3. The submission is not without merit. The extent of presumption is laid down in the section itself. It cannot be stretched beyond it. If a document is twenty years old and the court is satisfied of its proper custody it may be presumed that signature and any other part of document which purports to be in handwriting of any particular person is in that person's handwriting, that the document was executed by the person by whom it purports to have been executed and that the document was attested by the person by whom it purports to have been attested. In fact Section 90 dispenses with proof of document as required in Sections 67 and 68 and what is required to be done is deemed to have been done by operation of law. But the proof of signature or handwriting does not establish that whatever is stated in document is also correct. That has to be proved not only by production of document but by proving its contents as well.

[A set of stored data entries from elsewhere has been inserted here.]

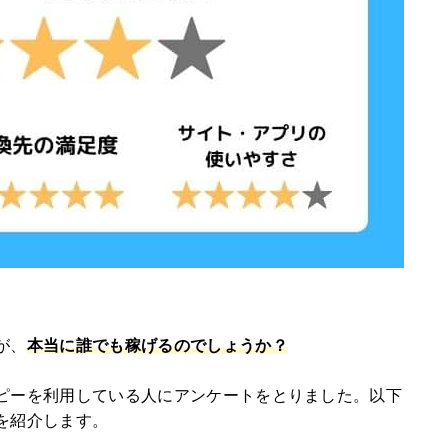
が、
本当に誰でも稼げるのでしょうか？
ピーを利用している人にアンケートをとりました。以下
を紹介します。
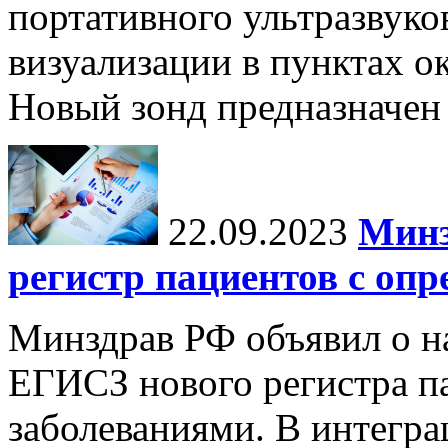
портативного ультразвуко
визуализации в пунктах 
Новый зонд предназначен 
22.09.2023
Минз
регистр пациентов с оп
Минздрав РФ объявил о на
ЕГИСЗ нового регистра п
заболеваниями. В интегра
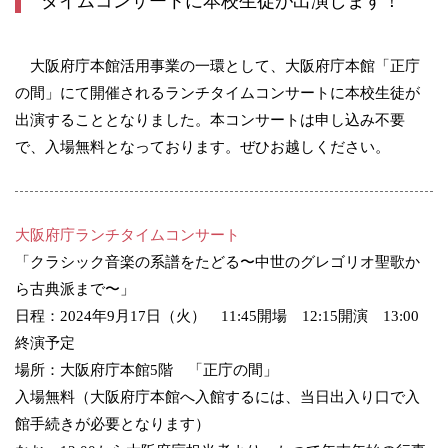
タイムコンサートに本校生徒が出演します！
大阪府庁本館活用事業の一環として、大阪府庁本館「正庁
の間」にて開催されるランチタイムコンサートに本校生徒が
出演することとなりました。本コンサートは申し込み不要
で、入場無料となっております。ぜひお越しください。
大阪府庁ランチタイムコンサート
「クラシック音楽の系譜をたどる〜中世のグレゴリオ聖歌か
ら古典派まで〜」
日程：2024年9月17日（火） 11:45開場 12:15開演 13:00
終演予定
場所：大阪府庁本館5階 「正庁の間」
入場無料（大阪府庁本館へ入館するには、当日出入り口で入
館手続きが必要となります）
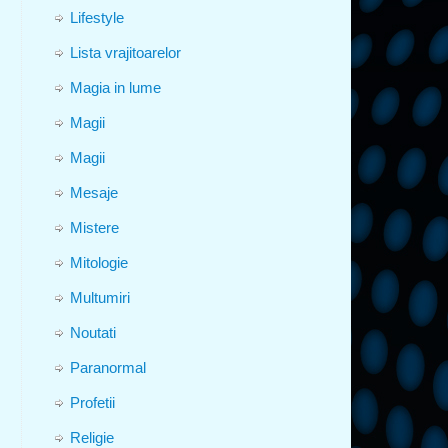
Lifestyle
Lista vrajitoarelor
Magia in lume
Magii
Magii
Mesaje
Mistere
Mitologie
Multumiri
Noutati
Paranormal
Profetii
Religie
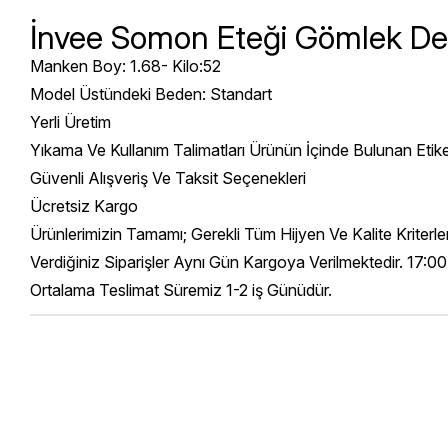
İnvee Somon Eteği Gömlek Det
Manken Boy: 1.68- Kilo:52
Model Üstündeki Beden: Standart
Yerli Üretim
Yıkama Ve Kullanım Talimatları Ürünün İçinde Bulunan Etik
Güvenli Alışveriş Ve Taksit Seçenekleri
Ücretsiz Kargo
Ürünlerimizin Tamamı; Gerekli Tüm Hijyen Ve Kalite Kriterl
Verdiğiniz Siparişler Aynı Gün Kargoya Verilmektedir. 17:00
Ortalama Teslimat Süremiz 1-2 iş Günüdür.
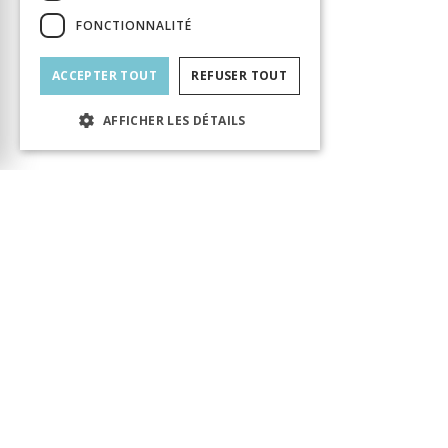
FONCTIONNALITÉ
ACCEPTER TOUT
REFUSER TOUT
AFFICHER LES DÉTAILS
Le produit a bien été ajouté au panier ! Vous
pouvez continuer votre visite ou accéder au
panier pour finaliser votre commande.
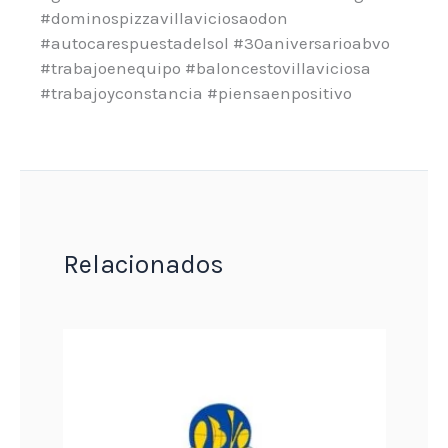
#dominospizzavillaviciosaodon
#autocarespuestadelsol #30aniversarioabvo
#trabajoenequipo #baloncestovillaviciosa
#trabajoyconstancia #piensaenpositivo
Relacionados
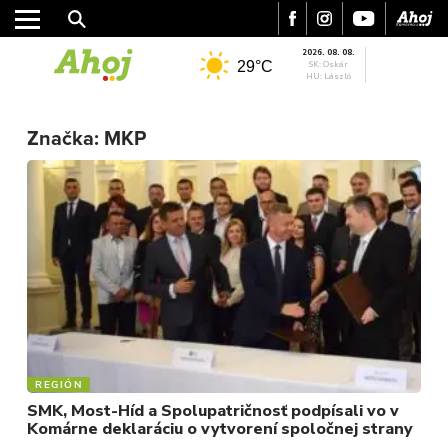
2026. 08. 08.
29°C
SK: Oskár
HU: László
Značka:
MKP
MESTO
REGIÓN
ŠPORT
KULTÚRA
FOTKY
VIDEO
MIX
REGIÓN
SMK, Most-Híd a Spolupatričnosť podpísali vo v
Komárne deklaráciu o vytvorení spoločnej strany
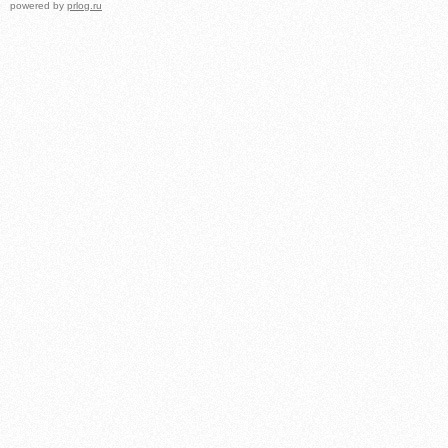
powered by
prlog.ru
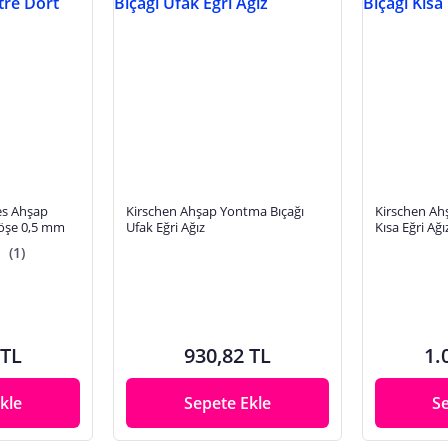
es Ahşap
Kirschen Ahşap Yontma Bıçağı
Kirschen Ah
 Köşe 0,5 mm
Ufak Eğri Ağız
Kısa Eğri Ağı
(1)
 TL
930,82 TL
1.
kle
Sepete Ekle
S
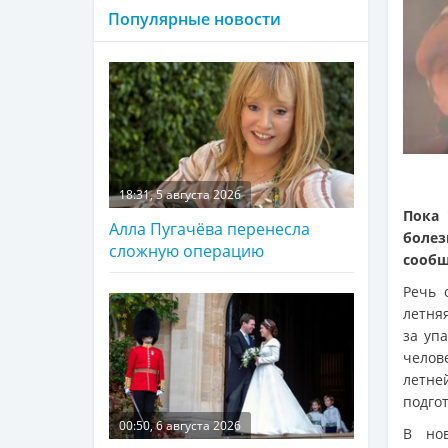
Популярные новости
18:31, 5 августа 2026
Пока 
Алла Пугачёва перенесла
болез
сложную операцию
сооб
Речь 
летня
за уп
челов
летне
подгот
00:50, 6 августа 2026
В но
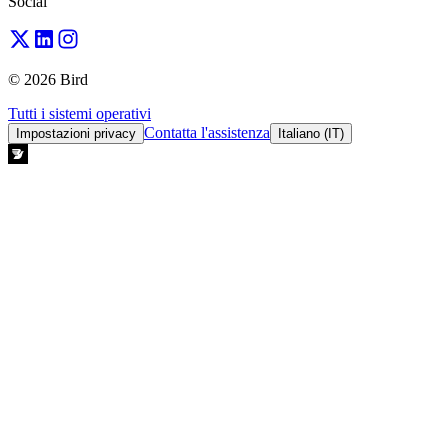
Social
© 2026 Bird
Tutti i sistemi operativi
Contatta l'assistenza
Impostazioni privacy
Italiano (IT)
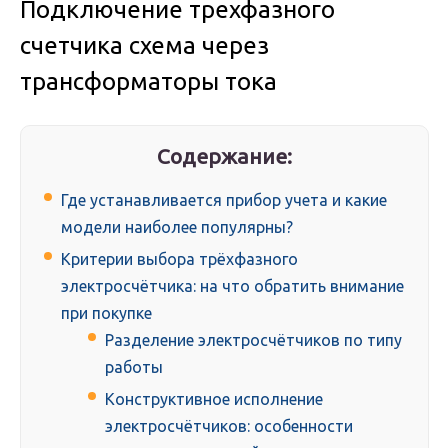
Подключение трехфазного
счетчика схема через
трансформаторы тока
Содержание:
Где устанавливается прибор учета и какие
модели наиболее популярны?
Критерии выбора трёхфазного
электросчётчика: на что обратить внимание
при покупке
Разделение электросчётчиков по типу
работы
Конструктивное исполнение
электросчётчиков: особенности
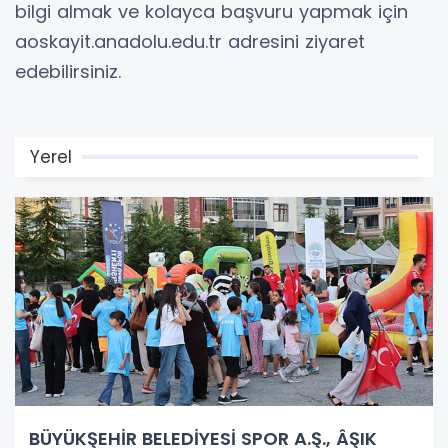
bilgi almak ve kolayca başvuru yapmak için
aoskayit.anadolu.edu.tr adresini ziyaret
edebilirsiniz.
Yerel
BÜYÜKŞEHİR BELEDİYESİ SPOR A.Ş., ÂŞIK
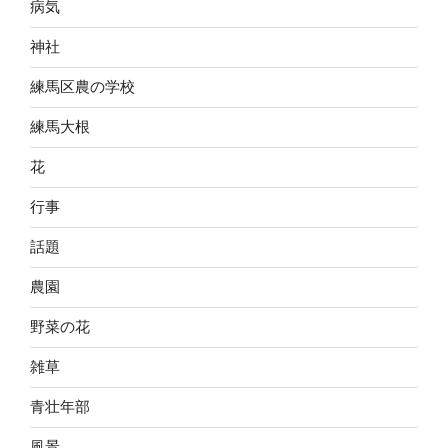
病気
神社
練馬区農の学校
練馬大根
花
行事
話題
農園
野菜の花
雑草
青壮年部
風景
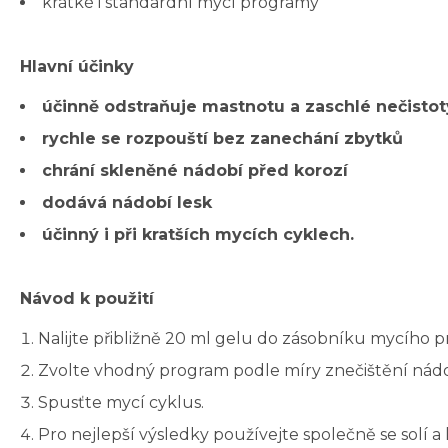
krátké i standardní mycí programy
Hlavní účinky
účinně odstraňuje mastnotu a zaschlé nečistot
rychle se rozpouští bez zanechání zbytků
chrání skleněné nádobí před korozí
dodává nádobí lesk
účinný i při kratších mycích cyklech.
Návod k použití
Nalijte přibližně 20 ml gelu do zásobníku mycího p
Zvolte vhodný program podle míry znečištění nádo
Spusťte mycí cyklus.
Pro nejlepší výsledky používejte společně se solí a 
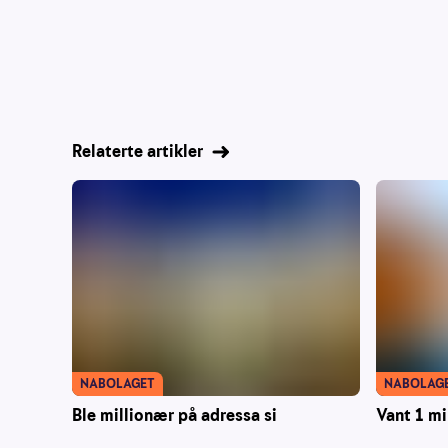
Relaterte artikler
NABOLAGET
NABOLAG
Ble millionær på adressa si
Vant 1 mi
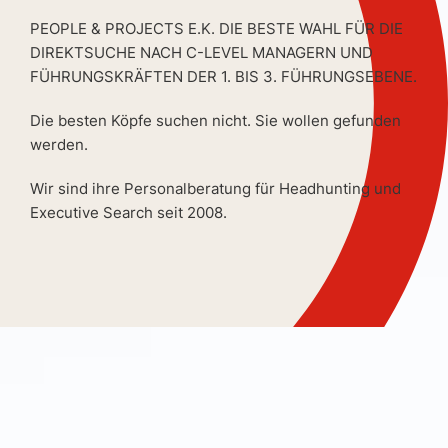
PEOPLE & PROJECTS E.K. DIE BESTE WAHL FÜR DIE
DIREKTSUCHE NACH C-LEVEL MANAGERN UND
FÜHRUNGSKRÄFTEN DER 1. BIS 3. FÜHRUNGSEBENE.
Die besten Köpfe suchen nicht. Sie wollen gefunden
werden.
Wir sind ihre Personalberatung für Headhunting und
Executive Search seit 2008.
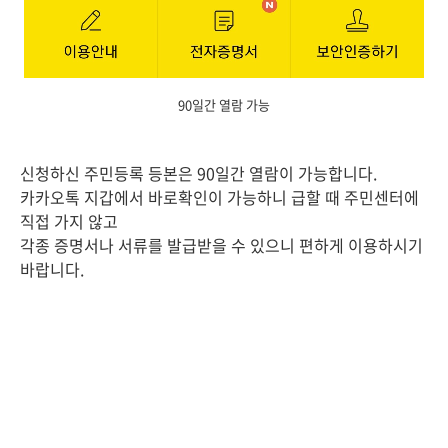
90일간 열람 가능
신청하신 주민등록 등본은 90일간 열람이 가능합니다.
카카오톡 지갑에서 바로확인이 가능하니 급할 때 주민센터에
직접 가지 않고
각종 증명서나 서류를 발급받을 수 있으니 편하게 이용하시기
바랍니다.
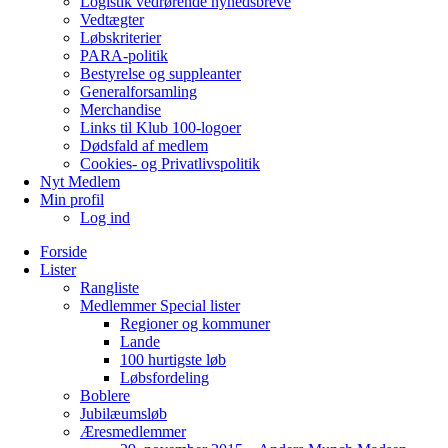
Logistik vedrørende nyhedsbreve
Vedtægter
Løbskriterier
PARA-politik
Bestyrelse og suppleanter
Generalforsamling
Merchandise
Links til Klub 100-logoer
Dødsfald af medlem
Cookies- og Privatlivspolitik
Nyt Medlem
Min profil
Log ind
Forside
Lister
Rangliste
Medlemmer Special lister
Regioner og kommuner
Lande
100 hurtigste løb
Løbsfordeling
Boblere
Jubilæumsløb
Æresmedlemmer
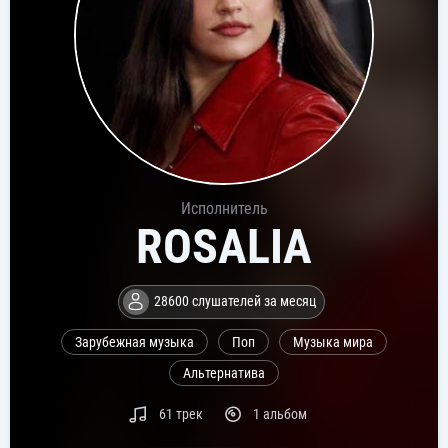
Исполнитель
ROSALIA
28600 слушателей за месяц
Зарубежная музыка
Поп
Музыка мира
Альтернатива
61 трек
1 альбом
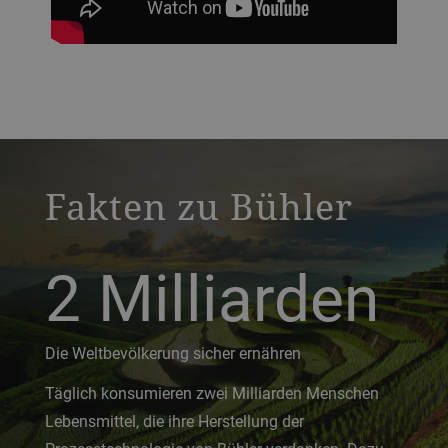
a decorative background image
Fakten zu Bühler
2
Milliarden
Die Weltbevölkerung sicher ernähren
Täglich konsumieren zwei Milliarden Menschen
Lebensmittel, die ihre Herstellung der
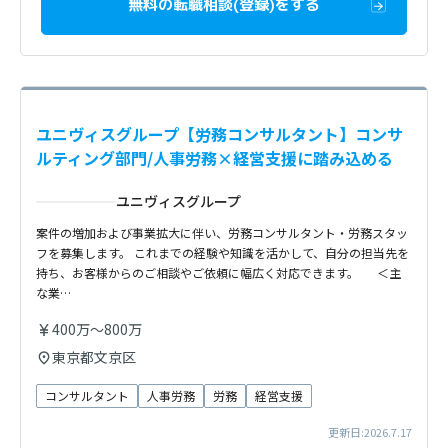
無料の転職相談(登録)をする
ユニヴィスグループ【労務コンサルタント】コンサ
ルティング部門/人事労務×経営支援に踏み込める
ユニヴィスグループ
案件の増加および事業拡大に伴い、労務コンサルタント・労務スタッ
フを募集します。 これまでの経験や知識を活かして、自分の担当先を
持ち、お客様からのご相談やご依頼に幅広く対応できます。 ＜主
な業…
400万〜800万
東京都文京区
コンサルタント
人事労務
労務
経営支援
更新日:2026.7.17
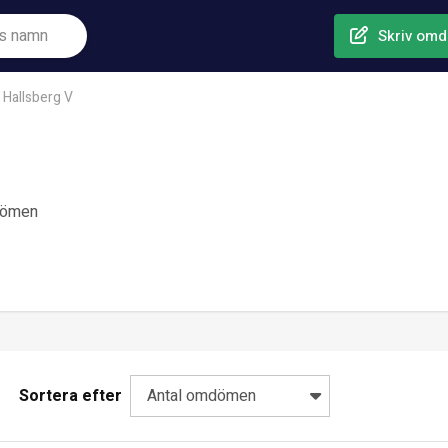
Skriv om
Hallsberg V
dömen
Sortera efter
Antal omdömen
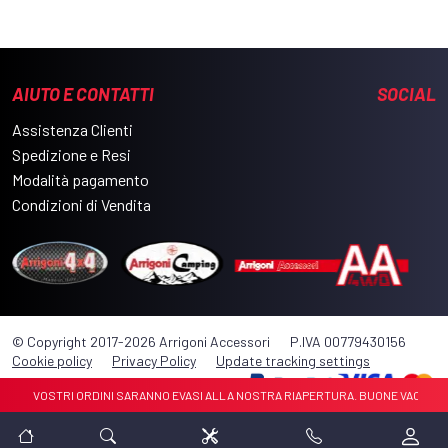
AIUTO E CONTATTI
SOCIAL
Assistenza Clienti
Spedizione e Resi
Modalità pagamento
Condizioni di Vendita
© Copyright 2017-2026 Arrigoni Accessori
P.IVA 00779430156
Cookie policy
Privacy Policy
Update tracking settings
STO . I VOSTRI ORDINI SARANNO EVASI ALLA NOSTRA RIAPERTURA. BUONE VACANZE 🏝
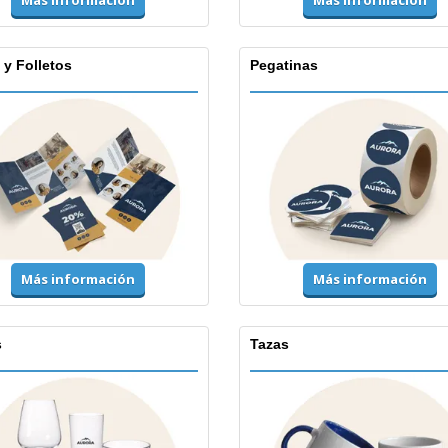
Más información
Más información
 y Folletos
Pegatinas
Más información
Más información
s
Tazas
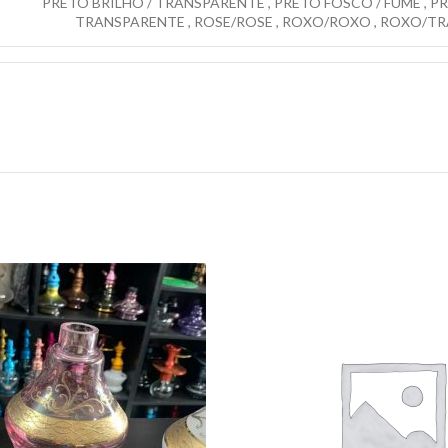
PRETO BRILHO / TRANSPARENTE
,
PRETO FOSCO / FUME
,
PR
TRANSPARENTE
,
ROSE/ROSE
,
ROXO/ROXO
,
ROXO/TR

4. Reliance was placed by learned counsel for opposite party Babu Nandan v. Board of Revenue AIR 1972 All 406 and it was urged that once document was admitted the authenticity of contents was not open to challenge. The decision does not lay down the proposition as argued by the learned counsel. Moreover it was found that document was not twenty years old therefore the presumption laid down in law did not apply to it. The order of consolidation authorities therefore is based on evidence which was inadmissible. It cannot be maintained.

5. In the result this petition succeeds and is allowed. The order passed by Deputy Director Consolidation is quashed. He is directed to decide the revision afresh. It shall be open to him to permit parties to lead evidence in respect of contents of document. Parties shall bear their own costs.